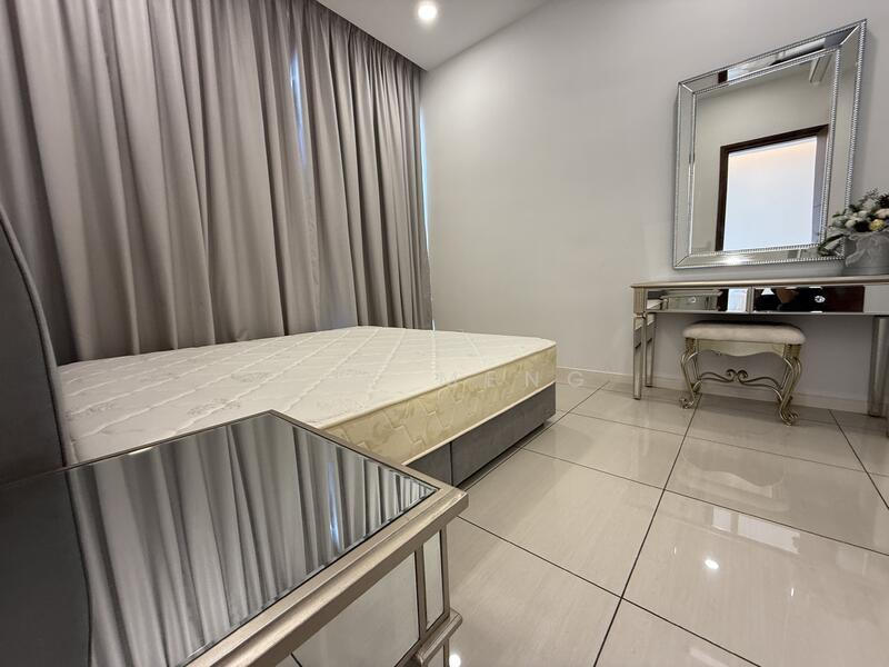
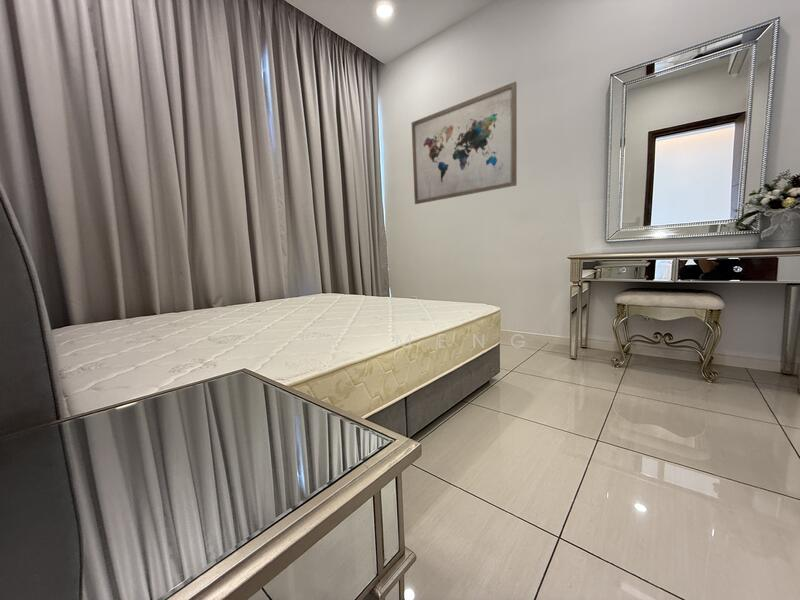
+ wall art [411,80,518,205]
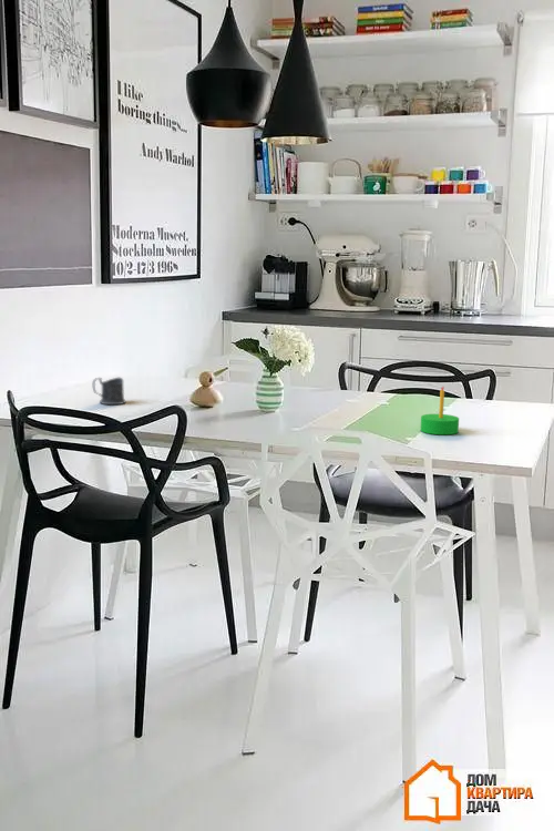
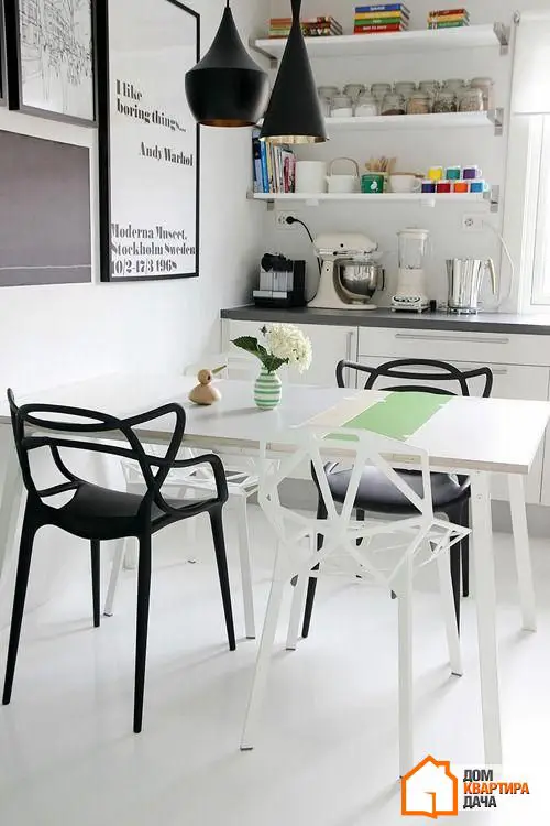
- candle [420,387,460,435]
- mug [92,377,127,406]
◇ ◇ ◇ ◇ ◇ ◇ ◇
HOW TO COMPLETE THIS TASK. For each line above, output its wording exactly and leave out any picture.

PROBLEM SOLUTION.
+ wall art [411,80,518,205]
- candle [420,387,460,435]
- mug [92,377,127,406]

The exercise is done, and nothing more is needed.